While not every state that has legalized recreational marijuana includes a high excise tax on the product, there is a variety of ways that the state has taxed the cultivation, transfer, and sales of marijuana. Let’s take a look at a few of the nine states that have voted to legalize recreational use and sales of marijuana, and how they intend to:
- Collect the Marijuana Tax Revenue
- Allocate the marijuana tax revenues
Legalizing marijuana for adults in 2014, Alaska opted for a different tax structure than Colorado or Washington, asking for $50/ounce be paid by retailers from manufacturers and suppliers. While Alaska does not have marijuana tax stamp laws, of the marijuana tax revenues collected nearly half are earmarked for a prison program designed to reduce recidivism. Beginning in 2017, the state anticipates using marijuana tax revenues in the following ways:
- 24% to the Department of Corrections Substance Abuse Treatment Program
- 10% of marijuana tax revenues go to community residential centers
- 33% for the Department of Health and Social Services Behavioral Health Treatment and Recovery Fund
- 33% in the pocket of the Department of Public Health and Safety’s Council on Domestic Violence and Sexual Assault
California legalized marijuana in late 2016. California does not carry marijuana tax stamp laws, but rather is set to fund a variety of public works and interests after administrative costs with all marijuana tax revenues. The taxes are collected on distribution from the supplier to the retailer at a rate of $9.25/oz for flower and $2.75/oz for leaves. Additionally, there is a 15% tax added to the retail sales.
- $2 million annually to the UC San Diego Center for Medical Cannabis Research
- $10 million annual to public universities in CA for the next 11 years to fund studies on the societal impact
- $3 million each year for the next 5 years to the Department of California Highway Patrol for developing protocols for dealing with marijuana related driving
- $10 million annually, increasing by $10 million annually till @ $50 million annually to local health departments for mental health, job placement, substance abuse, and linkages to medical treatment in populations disproportionately affected by past drug policy
- Any remaining marijuana tax revenues are to be dispersed to further public health and substance use education programs.
The first state to implement a recreational marijuana market, Colorado has been the leading example when it comes to creation, implementation, execution, and evolution of policy regarding legal marijuana.
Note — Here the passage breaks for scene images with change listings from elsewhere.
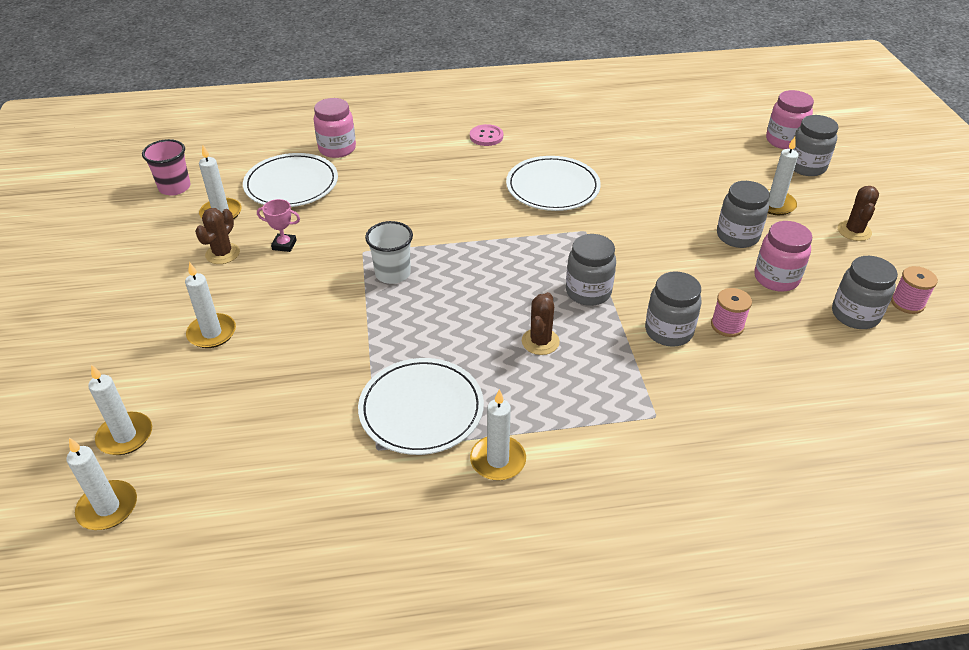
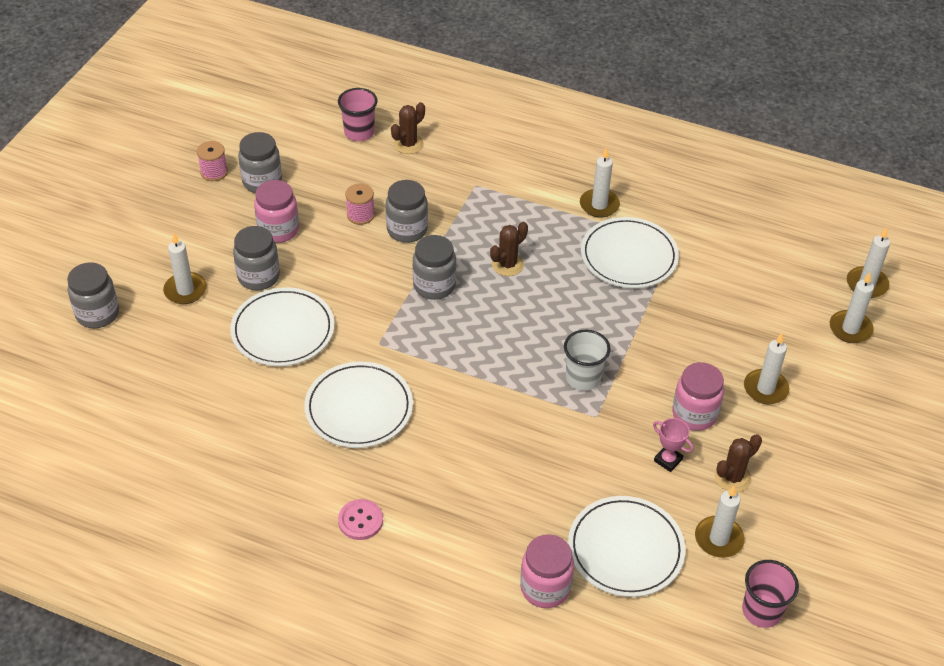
camera: 150 degrees left, 5 degrees up
pink jar [766,90,814,149] -> pink jar moved to [672,362,724,431]
brown cactus [838,186,879,241] -> brown cactus moved to [391,102,425,154]
none -> white plate [230,287,335,366]
none -> pink cup [338,88,378,141]

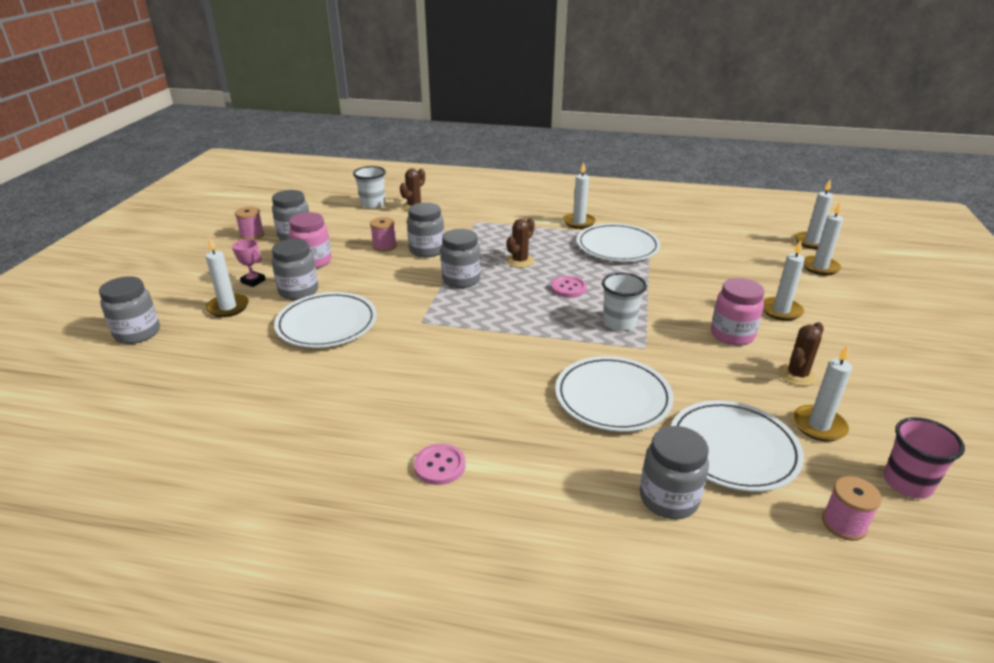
camera: 10 degrees left, 15 degrees down
white plate [304,362,413,448] -> white plate moved to [555,356,674,432]
pink cup [338,88,378,141] -> white cup [353,166,386,209]
pink jar [520,534,574,608] -> grey jar [640,426,709,519]
pink trophy [653,418,693,472] -> pink trophy moved to [232,239,266,287]
none -> pink button [551,276,587,298]
none -> pink spool [822,476,882,541]

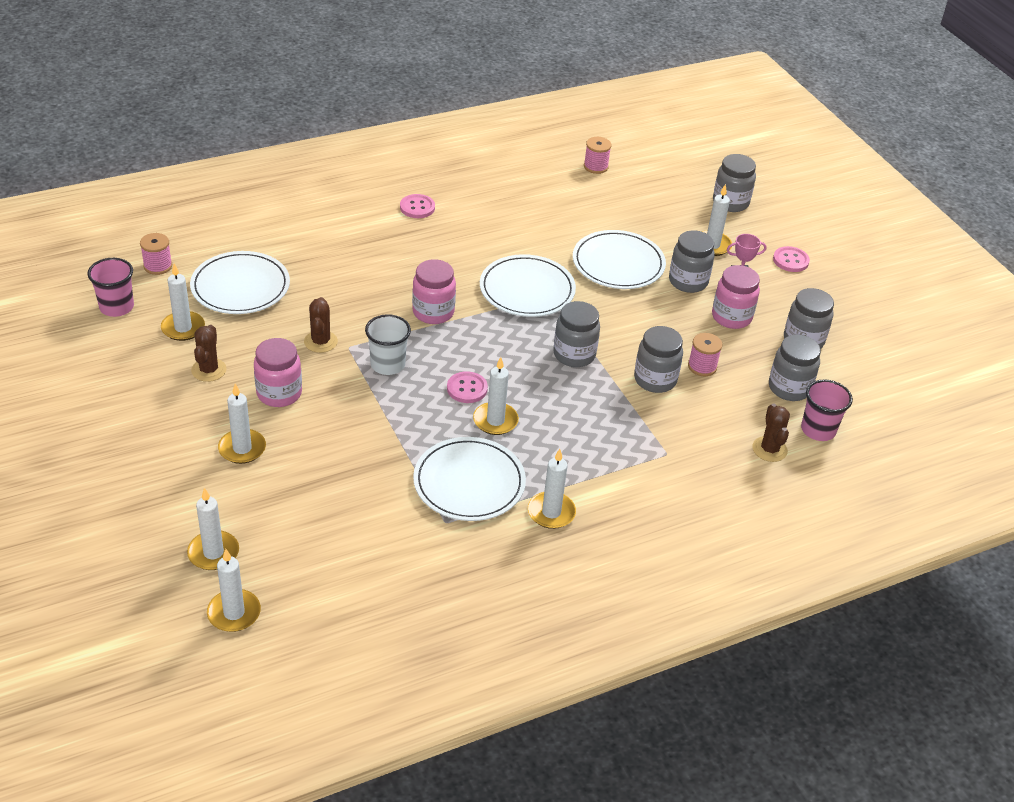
camera: 140 degrees right, 10 degrees up
pink spool [235,207,264,240] -> pink spool moved to [584,137,612,174]
white cup [353,166,386,209] -> pink cup [801,379,853,441]
brown cactus [506,218,535,268] -> brown cactus moved to [304,297,338,353]
white plate [555,356,674,432] -> white plate moved to [480,254,576,317]
grey jar [640,426,709,519] -> grey jar moved to [769,335,821,401]
none -> pink jar [412,259,456,324]
none -> white candle [473,357,519,435]
none -> pink button [773,246,810,272]

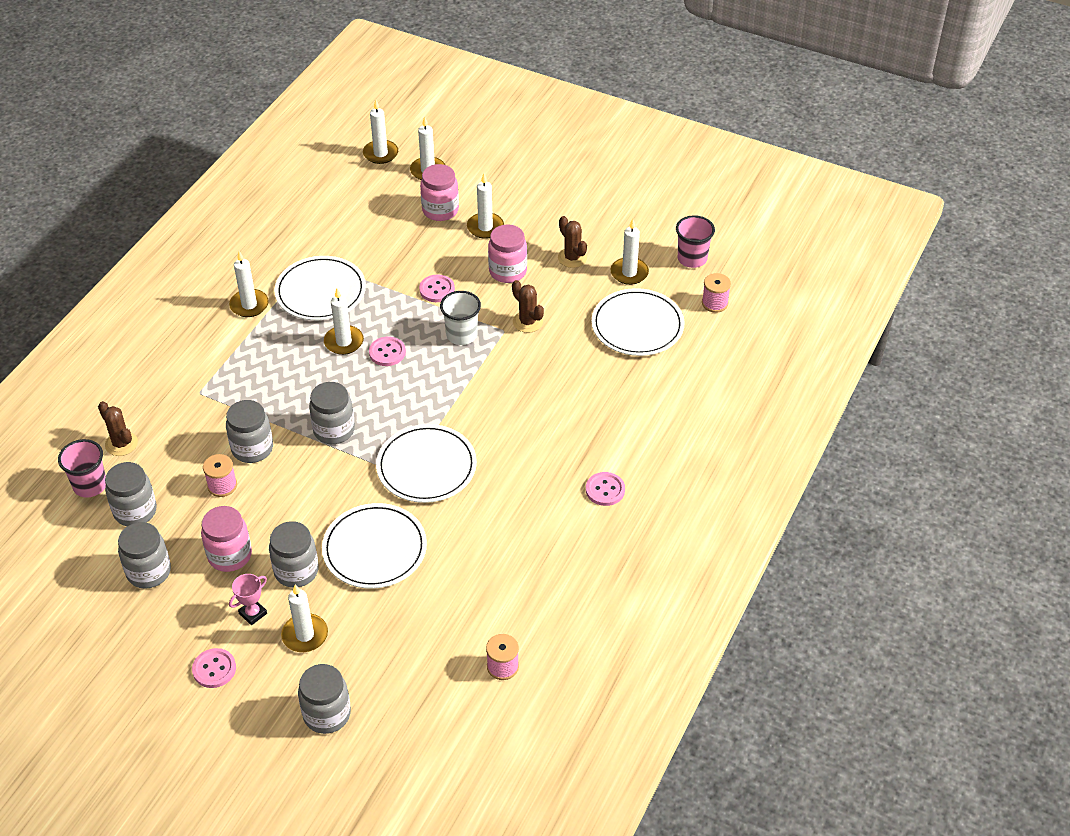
camera: 145 degrees right, 5 degrees up
pink jar [412,259,456,324] -> pink jar moved to [420,164,459,221]
none -> pink button [419,274,455,302]

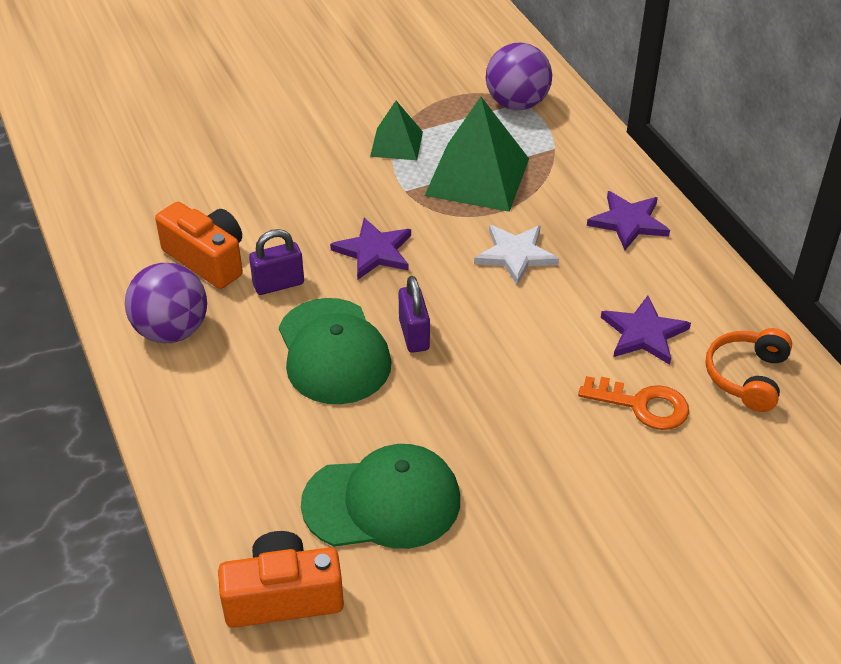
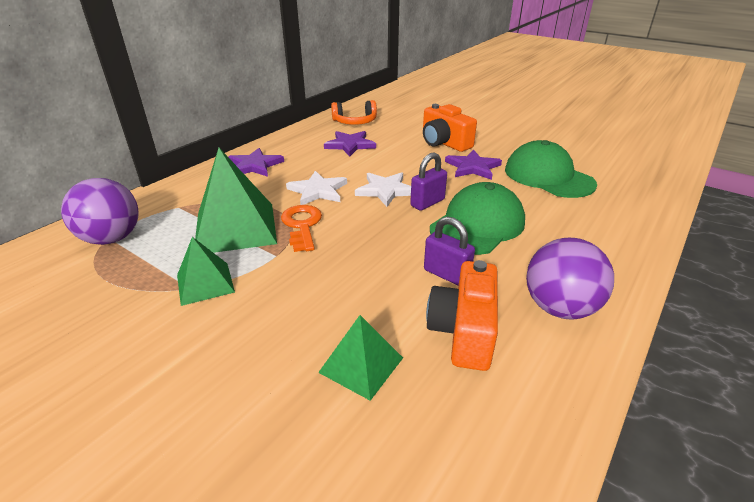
camera: 120 degrees left, 10 degrees down
orange camera [218,531,344,628] -> orange camera moved to [423,104,477,152]
purple star [330,218,411,279] -> purple star moved to [445,149,502,180]
orange key [578,376,689,430] -> orange key moved to [281,205,322,252]
none -> green pyramid [318,315,403,401]
none -> white star [355,172,411,207]

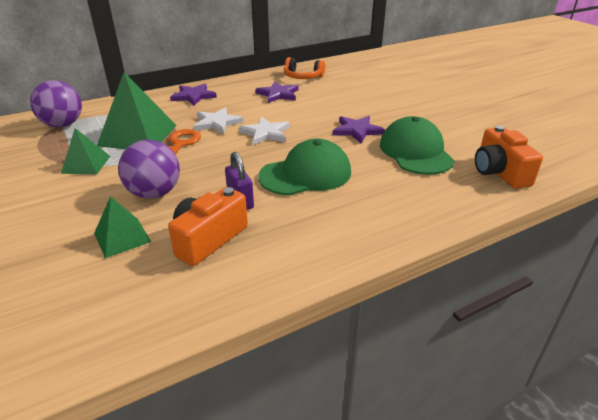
camera: 25 degrees right, 0 degrees up
purple padlock [410,152,447,211] -> none
orange camera [423,104,477,152] -> orange camera moved to [475,126,543,189]
purple ball [526,238,614,319] -> purple ball moved to [118,140,180,199]

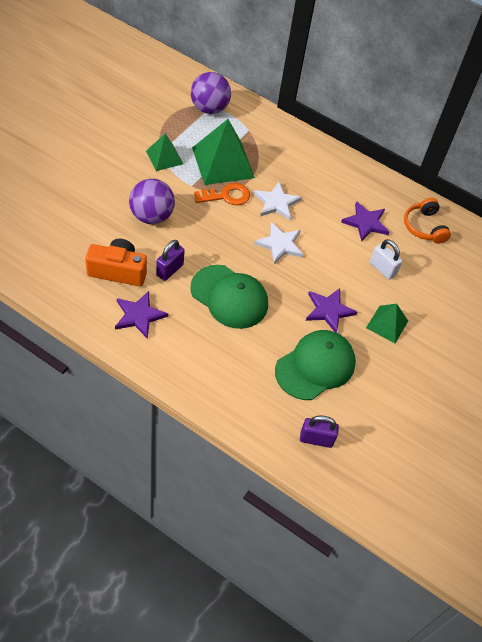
camera: 55 degrees right, 20 degrees up
green pyramid [94,196,151,258] -> green pyramid moved to [366,304,408,343]
purple star [170,84,217,106] -> purple star moved to [115,291,168,339]
orange camera [475,126,543,189] -> purple padlock [300,415,339,448]
none -> white padlock [370,239,403,280]

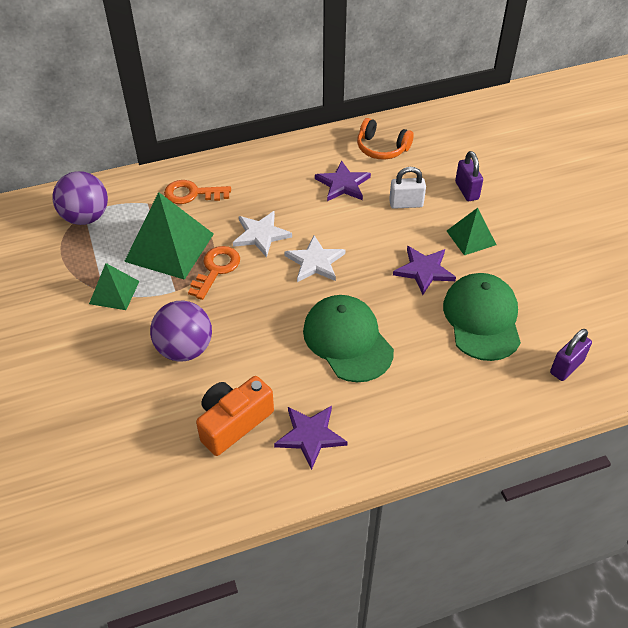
camera: 45 degrees left, 5 degrees down
purple padlock [156,240,185,281] -> purple padlock moved to [455,151,483,201]
green cap [190,265,268,329] -> green cap turned 105 degrees counterclockwise [303,295,394,382]
none -> orange key [164,180,231,204]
While Colorado remains free of marijuana tax stamp laws, the taxes imposed on recreational sales include 10% additional sales tax and a 15% excise tax, creating a total tax of 27.9% in Denver, when you include the local sales tax of 2.9%.
- The 10% sales tax is used in the administration of the Marijuana Enforcement Division (85%) and given to local governments to aid in the regulation (15%), this will be reducing to 8% in July 2017
- The first $40 million dollars raised annually from the 15% excise tax is given to the BEST program, a grant program that provides needed equipment and upgrades to Colorado schools. Anything exceeding $40 million is transferred to the state public school fund.
The commonwealth of Massachusetts passed recreational sales of marijuana in 2016, joining Maine as the recreational lighthouses for weary east-coast marijuana fans. Interestingly, they had an utterly simplified tax set-up in the legalization legislation (aside from the fact that the state does still carries marijuana tax stamps). They impose an additional 3.75% excise tax to cover administrative costs, permitting local municipalities to enforce up to an additional 2.00% tax to cover costs.
So as you can see, marijuana taxes key in how many states get the legislation to pass, offering large amounts of collected marijuana tax revenues to public health services, education, and local governments for research and administration.